Step (2) rounds this number to single-precision, which changes the value to exactly
1.57079637050628662109375
Which is approximately π/2 + 4.37*10^(-8). When we compute cosf of this number then, we get:
-0.00000004371138828673792886547744274139404296875
which is very nearly the exact value of cosine evaluated at that point:
-0.00000004371139000186241438857289400265215231661...
In fact, it is the correctly rounded result; there is no value that the computation could have returned that would be more accurate. The only error here is that the computation that you asked the compiler to perform is different from the computation that you thought you were asking it to do.
I suspect the answer is as near as damnit to 0 as not to be worth worrying about.
If i run the same thing through I get the answer "-4.3711388e-008" which can also be written as "-0.000000043711388". Which is pretty damned close to 0. Definitely near enough to not worry about it being out at the 8th decimal place.
Edit: Further to what LiraLuna is saying I wrote the following piece of x87 assembler under visual studio
float fRes;
_asm
{
fld1
fld1
fadd st, st(1)
fldpi
fdiv st, st(1)
fcos
fstp [fRes]
}
char str[16];
sprintf( str, "%f", fRes );
Basically this uses the x87's fcos instruction to do a cosine of pi/2. the value held in str is "0.000000"
This, however, is not actually what fcos returned.
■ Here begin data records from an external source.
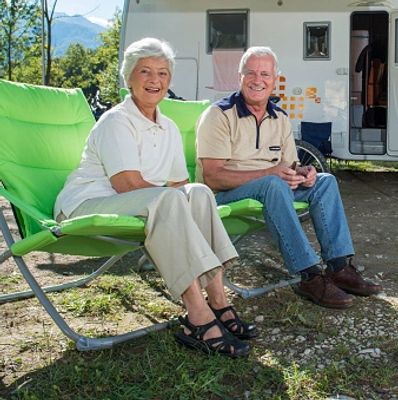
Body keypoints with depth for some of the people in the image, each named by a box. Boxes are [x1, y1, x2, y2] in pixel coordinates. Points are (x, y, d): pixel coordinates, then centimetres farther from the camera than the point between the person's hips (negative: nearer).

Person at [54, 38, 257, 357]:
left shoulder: (169, 128, 15)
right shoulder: (116, 121, -10)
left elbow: (180, 183, 12)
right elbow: (128, 185, -20)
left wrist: (192, 199, -8)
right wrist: (168, 196, -13)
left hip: (142, 207, 8)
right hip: (85, 207, -7)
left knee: (199, 193, -16)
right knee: (167, 199, -33)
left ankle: (217, 301, -23)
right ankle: (200, 320, -37)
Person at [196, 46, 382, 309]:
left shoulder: (280, 118, 10)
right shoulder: (219, 115, -12)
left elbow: (289, 168, 14)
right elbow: (212, 177, -21)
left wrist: (302, 174, -12)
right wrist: (268, 173, -29)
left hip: (271, 185, 7)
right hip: (225, 193, -7)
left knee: (325, 181, -8)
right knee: (274, 184, -35)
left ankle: (340, 267, -12)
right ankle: (310, 276, -34)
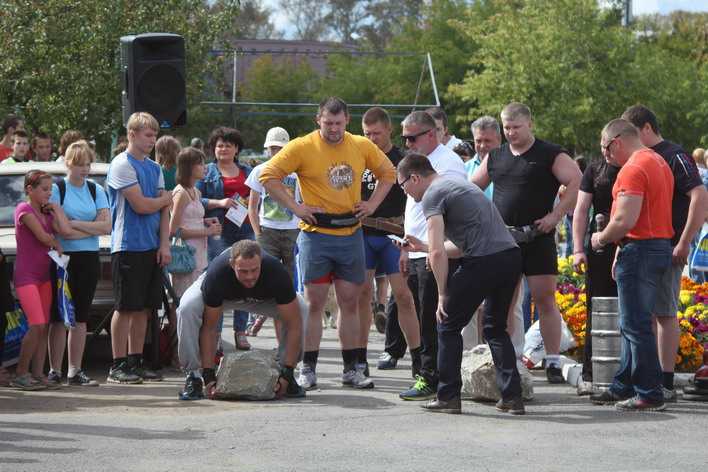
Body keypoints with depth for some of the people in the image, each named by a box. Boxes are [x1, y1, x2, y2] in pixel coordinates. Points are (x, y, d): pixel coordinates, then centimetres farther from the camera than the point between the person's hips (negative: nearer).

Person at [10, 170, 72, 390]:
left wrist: (56, 208, 2)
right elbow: (43, 237, -14)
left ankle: (38, 374, 6)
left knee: (43, 327, 4)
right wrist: (57, 245, 4)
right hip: (25, 275, -8)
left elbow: (66, 230, -4)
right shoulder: (24, 210, -8)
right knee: (37, 325, -16)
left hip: (43, 275, 8)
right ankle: (20, 374, -10)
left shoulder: (47, 213, 14)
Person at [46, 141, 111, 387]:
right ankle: (54, 371, -2)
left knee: (80, 317, 5)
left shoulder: (96, 190, 12)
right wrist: (91, 228, -7)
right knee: (59, 316, -5)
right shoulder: (56, 189, -2)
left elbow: (107, 226, 0)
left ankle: (75, 372, 8)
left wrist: (75, 224, -8)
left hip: (89, 259, 4)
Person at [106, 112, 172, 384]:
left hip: (152, 247, 7)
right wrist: (165, 199, 2)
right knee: (125, 308, -4)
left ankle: (136, 362, 15)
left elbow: (164, 210, 11)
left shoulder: (154, 168, 15)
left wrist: (164, 244, 0)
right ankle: (118, 366, -1)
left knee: (143, 308, 9)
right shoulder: (122, 165, -9)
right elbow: (140, 205, -16)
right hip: (128, 246, -7)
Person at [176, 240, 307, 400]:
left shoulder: (277, 274, -39)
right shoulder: (216, 275, -40)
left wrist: (286, 373, -35)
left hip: (262, 295, 1)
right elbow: (209, 327, -28)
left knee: (300, 311, -25)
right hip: (225, 293, -1)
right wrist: (208, 375, -32)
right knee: (187, 309, -31)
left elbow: (294, 324, -32)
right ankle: (194, 376, -15)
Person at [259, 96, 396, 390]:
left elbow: (387, 172, 20)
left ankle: (352, 369, 15)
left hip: (351, 234, 4)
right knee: (315, 302, -3)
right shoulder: (302, 147, -8)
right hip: (316, 235, -4)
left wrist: (373, 203, 7)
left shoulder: (362, 146, 5)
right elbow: (268, 175, -8)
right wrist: (294, 206, -12)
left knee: (350, 302, 8)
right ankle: (308, 369, 2)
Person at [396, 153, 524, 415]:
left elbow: (438, 253, -12)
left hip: (484, 262, -8)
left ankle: (448, 397, 9)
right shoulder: (457, 184, 27)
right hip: (511, 254, 8)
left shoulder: (432, 195, -2)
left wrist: (442, 295, -4)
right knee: (496, 327, 21)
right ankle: (512, 397, 14)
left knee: (448, 325, 8)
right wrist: (422, 246, 38)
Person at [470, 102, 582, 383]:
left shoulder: (550, 155, -2)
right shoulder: (495, 157, 13)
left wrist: (555, 216, -15)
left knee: (545, 299, -5)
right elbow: (471, 189, 22)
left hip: (537, 238, -4)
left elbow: (577, 184, -11)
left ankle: (553, 363, -2)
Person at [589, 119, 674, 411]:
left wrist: (601, 239, -6)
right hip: (660, 246, 10)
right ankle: (624, 387, 22)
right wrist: (621, 251, 19)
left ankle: (650, 394, -6)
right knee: (632, 325, 16)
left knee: (636, 326, -7)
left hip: (640, 250, -10)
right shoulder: (659, 162, 17)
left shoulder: (633, 169, -15)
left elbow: (625, 220, -23)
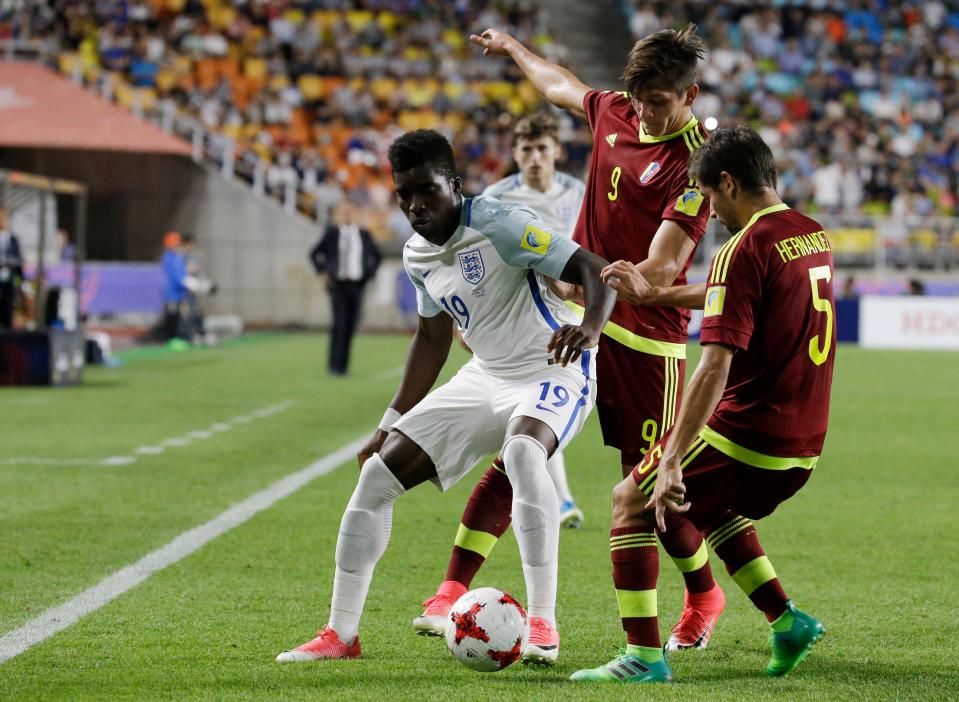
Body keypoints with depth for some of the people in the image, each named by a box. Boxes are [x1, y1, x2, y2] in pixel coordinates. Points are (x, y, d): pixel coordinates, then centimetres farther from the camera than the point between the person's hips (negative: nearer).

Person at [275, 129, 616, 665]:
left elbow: (596, 270, -25)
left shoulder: (499, 224, -19)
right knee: (378, 473, -1)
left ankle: (543, 626, -34)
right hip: (486, 376, 8)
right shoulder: (419, 256, 5)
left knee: (522, 451, -40)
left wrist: (589, 328, -46)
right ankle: (341, 634, 9)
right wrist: (391, 425, 19)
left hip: (553, 370, -8)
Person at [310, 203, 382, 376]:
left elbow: (376, 256, 21)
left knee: (350, 327, 2)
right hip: (338, 284, -3)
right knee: (339, 325, -13)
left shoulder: (364, 235, 6)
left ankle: (343, 366, 10)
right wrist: (323, 273, 0)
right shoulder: (332, 232, 0)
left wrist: (369, 274, 10)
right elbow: (314, 253, 8)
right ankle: (334, 366, -9)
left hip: (357, 285, 3)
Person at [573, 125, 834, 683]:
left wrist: (672, 462, -25)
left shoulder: (744, 250, -17)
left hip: (746, 430, -8)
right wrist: (654, 294, 34)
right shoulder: (814, 236, 9)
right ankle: (786, 621, 20)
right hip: (805, 444, 8)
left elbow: (716, 369, -24)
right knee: (712, 507, 32)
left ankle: (644, 655, -1)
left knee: (631, 501, 7)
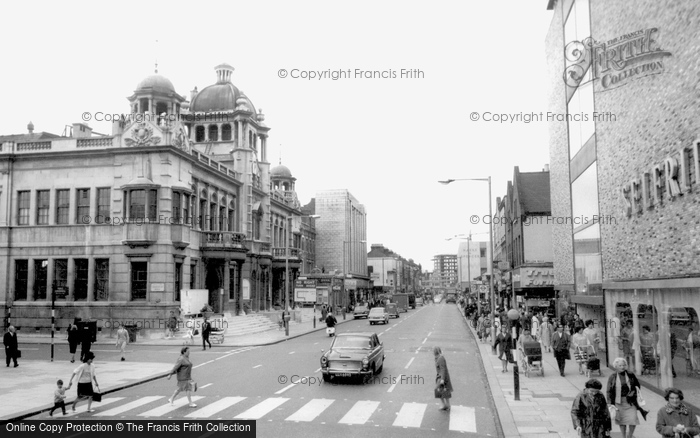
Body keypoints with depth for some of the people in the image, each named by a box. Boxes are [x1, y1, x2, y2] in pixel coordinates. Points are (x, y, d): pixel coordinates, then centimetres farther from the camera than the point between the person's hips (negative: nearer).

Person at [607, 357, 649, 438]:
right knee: (622, 420, 8)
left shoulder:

It ACTUALLY returned 6.1230318e-017. This implies that the error occurs at the 17th decimal place and, lets be honest, thats far less significant than the standard debug cosf above.
As SSE3 has no specific cosine instruction I suspect (though i cannot confirm without seeing the assembler generated) that it is either using its own taylor series expansion or it is using the fcos instruction anyway. Either way you are still unlikely to get better precision than the error occurring at the 17th decimal place, in my opinion.
The only thing I can think of is a malicious macro substituion i.e. M_PI_2 is no longer 1.57079632679489661923.
Try calling cosf( 1.57079632679489661923 ) to test this.
The real thing you should be careful about is the sign of cosine. Make sure it is the same as you expected. E.g. if you operate with angles between 0 and pi/2. make sure that what you use as PI_2 is less that actual value of pi/2!
And the difference between 0.000001 and 0.0 is less than you think.
The reason
What you are experiencing is the infamous x87 math co-processor float truncate 'bug' - or rather - a feature. IEEE floats have an amazing range of numbers, but at a cost. They sacrifice precession for high range.
They are not inaccurate as you think, though - this is a semi-myth generate by Intel's x87 chip design, that internally uses 80bit internal representation for floats - they have far superior precession though a bit slower.
When you perform a float comparison, x87 caches the float as an 80bit float, then when it's stack is full, it saves the 32bit representation in RAM, decreasing accuracy by a large degree.
The solution
x87 is old, really old. It's replacement is SSE. SSE computes 32bit floats and 64bit floats natively, leading to minimal precession lost on math. Please note that precession issues with floats still exist, but printf("%f\n", cosf(M_PI_2)); should be zero. Heck - even float comparison with SSE is accurate again! (unlike x87).
Since latest Xcode is actually GCC 4.2.1, use the compiler switch -msse3 -mfpmath=sse and see how you get a perfectly round 0.00000 (Note: if you get -0.00000, do not worry, it's perfectly fine and still equals 0.00000 under the IEEE spec (read more at this wikipedia article)).
All Intel macs are guaranteed to have SSE3 support (OSx86 Macs excluded, if you want to support those, use -msse2).